Esta semana, en una de las manifestaciones más reducidas en Berlín, Harald Wilfer, un profesor jubilado que llegó desde Darmstadt, en el oeste del país, protestaba como los demás, a cara descubierta. Explicaba que lleva toda la semana en la capital de protesta en protesta porque “nos restringen el derecho de opinión y manifestación”. Hacer semejante afirmación en público, mientras se manifiesta, no le parece en sí misma una contradicción. “La policía podría pararte”, dice en alusión a la nueva norma regional que obliga a llevar la mascarilla en las manifestaciones de más de 100 personas. Vestido con un panamá y con un fular de colores al cuello, Wilfer lo deja claro: “Yo no tengo mascarilla. Cuando entro en el metro, me cubro con el pañuelo”.

Respuestas simples

Jan Rathje, experto en ultraderecha de la fundación Amadeu Antonio, explica que los que se manifiestan “leen mucho de biología, pero no entienden cómo funciona la sociedad ni las contradicciones propias de una democracia. Quieren respuestas inmediatas y abrazan como verdad absoluta la información que reciben. Tratan de explicar la pandemia de un modo muy simple. No entienden que para salvar a la gente es necesario recortar derechos”. Rathje sostiene que el nexo entre la ultraderecha y los manifestantes pacíficos es “el enemigo común, las élites que quieren imponer su voluntad”.

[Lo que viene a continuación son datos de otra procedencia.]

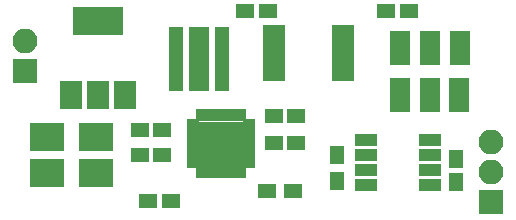
<source format=gbs>
G04 #@! TF.GenerationSoftware,KiCad,Pcbnew,no-vcs-found-342f28f~58~ubuntu16.04.1*
G04 #@! TF.CreationDate,2017-05-03T19:02:58+03:00*
G04 #@! TF.ProjectId,ws281x_led_strip_controller,7773323831785F6C65645F7374726970,rev?*
G04 #@! TF.FileFunction,Soldermask,Bot*
G04 #@! TF.FilePolarity,Negative*
%FSLAX46Y46*%
G04 Gerber Fmt 4.6, Leading zero omitted, Abs format (unit mm)*
G04 Created by KiCad (PCBNEW no-vcs-found-342f28f~58~ubuntu16.04.1) date Wed May  3 19:02:58 2017*
%MOMM*%
%LPD*%
G01*
G04 APERTURE LIST*
%ADD10C,0.100000*%
%ADD11R,1.200000X5.500000*%
%ADD12R,1.700000X5.500000*%
%ADD13R,1.600000X1.150000*%
%ADD14R,1.670000X2.900000*%
%ADD15R,2.125000X2.125000*%
%ADD16R,0.650000X1.100000*%
%ADD17R,1.100000X0.650000*%
%ADD18R,1.600000X1.300000*%
%ADD19R,1.850000X0.850000*%
%ADD20R,2.900000X2.350000*%
%ADD21R,1.950000X1.000000*%
%ADD22R,1.900000X2.400000*%
%ADD23R,4.200000X2.400000*%
%ADD24R,1.150000X1.600000*%
%ADD25R,1.300000X1.600000*%
%ADD26O,2.100000X2.100000*%
%ADD27R,2.100000X2.100000*%
G04 APERTURE END LIST*
D10*
D11*
X89490000Y-78740000D03*
D12*
X91440000Y-78740000D03*
D11*
X93390000Y-78740000D03*
D13*
X87150000Y-90700000D03*
X89050000Y-90700000D03*
X97282000Y-74676000D03*
X95382000Y-74676000D03*
X99690000Y-83566000D03*
X97790000Y-83566000D03*
X88326000Y-84728000D03*
X86426000Y-84728000D03*
X86426000Y-86868000D03*
X88326000Y-86868000D03*
X97790000Y-85852000D03*
X99690000Y-85852000D03*
X107320000Y-74676000D03*
X109220000Y-74676000D03*
D14*
X113498000Y-81756000D03*
X110998000Y-81756000D03*
X108458000Y-81756000D03*
X108458000Y-77756000D03*
X110998000Y-77756000D03*
X113538000Y-77756000D03*
D15*
X92456000Y-86740500D03*
X92456000Y-85015500D03*
X94181000Y-86740500D03*
X94181000Y-85015500D03*
D16*
X91568500Y-88278000D03*
X92068500Y-88278000D03*
X92568500Y-88278000D03*
X93068500Y-88278000D03*
X93568500Y-88278000D03*
X94068500Y-88278000D03*
X94568500Y-88278000D03*
X95068500Y-88278000D03*
D17*
X95718500Y-87628000D03*
X95718500Y-87128000D03*
X95718500Y-86628000D03*
X95718500Y-86128000D03*
X95718500Y-85628000D03*
X95718500Y-85128000D03*
X95718500Y-84628000D03*
X95718500Y-84128000D03*
D16*
X95068500Y-83478000D03*
X94568500Y-83478000D03*
X94068500Y-83478000D03*
X93568500Y-83478000D03*
X93068500Y-83478000D03*
X92568500Y-83478000D03*
X92068500Y-83478000D03*
X91568500Y-83478000D03*
D17*
X90918500Y-84128000D03*
X90918500Y-84628000D03*
X90918500Y-85128000D03*
X90918500Y-85628000D03*
X90918500Y-86128000D03*
X90918500Y-86628000D03*
X90918500Y-87128000D03*
X90918500Y-87628000D03*
D18*
X97200000Y-89900000D03*
X99400000Y-89900000D03*
D19*
X97790000Y-76282000D03*
X97790000Y-76932000D03*
X97790000Y-77582000D03*
X97790000Y-78232000D03*
X97790000Y-78882000D03*
X97790000Y-79532000D03*
X97790000Y-80182000D03*
X103690000Y-80182000D03*
X103690000Y-79532000D03*
X103690000Y-78882000D03*
X103690000Y-78232000D03*
X103690000Y-77582000D03*
X103690000Y-76932000D03*
X103690000Y-76282000D03*
D20*
X78600000Y-85275000D03*
X78600000Y-88325000D03*
X82700000Y-88325000D03*
X82700000Y-85275000D03*
D21*
X111000000Y-89370000D03*
X111000000Y-88100000D03*
X111000000Y-86830000D03*
X111000000Y-85560000D03*
X105600000Y-85560000D03*
X105600000Y-86830000D03*
X105600000Y-88100000D03*
X105600000Y-89370000D03*
D22*
X85200000Y-81750000D03*
X80600000Y-81750000D03*
X82900000Y-81750000D03*
D23*
X82900000Y-75450000D03*
D24*
X113200000Y-87200000D03*
X113200000Y-89100000D03*
D25*
X103100000Y-86800000D03*
X103100000Y-89000000D03*
D26*
X76700000Y-77160000D03*
D27*
X76700000Y-79700000D03*
D26*
X116200000Y-85760000D03*
X116200000Y-88300000D03*
D27*
X116200000Y-90840000D03*
M02*

</source>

También participa en las protestas Claudia Rosa, de 52 años, que verbaliza otro de los temores más escuchados. “Tememos que nos obliguen a vacunarnos contra el así llamado coronavirus. No sabemos el efecto secundario de una vacuna que se ha fabricado muy rápido. Esta es una enfermedad que no es mortal para todos. No se puede encerrar a toda la sociedad porque unos pocos la tengan. Esto no había pasado nunca”.

Rosa dice que saldrá a la calle cada día, hasta que el Gobierno “se haga responsable de lo que nos han hecho. Hay gente con depresiones. Hacemos que los niños enfermen con la mascarilla”. Rosa dice que son “gente pacífica”, que quieren “amor” y que ella nunca antes había participado en manifestaciones. Siempre había sido de izquierdas, aunque ahora asegura estar desconcertada y no sabría a quién votar. Sus nuevas creencias, confiesa, le han costado la ruptura con familiares y amigos. “Hay mucha gente que todavía no se da cuenta”, dice convencida de que ella sí ha visto la luz.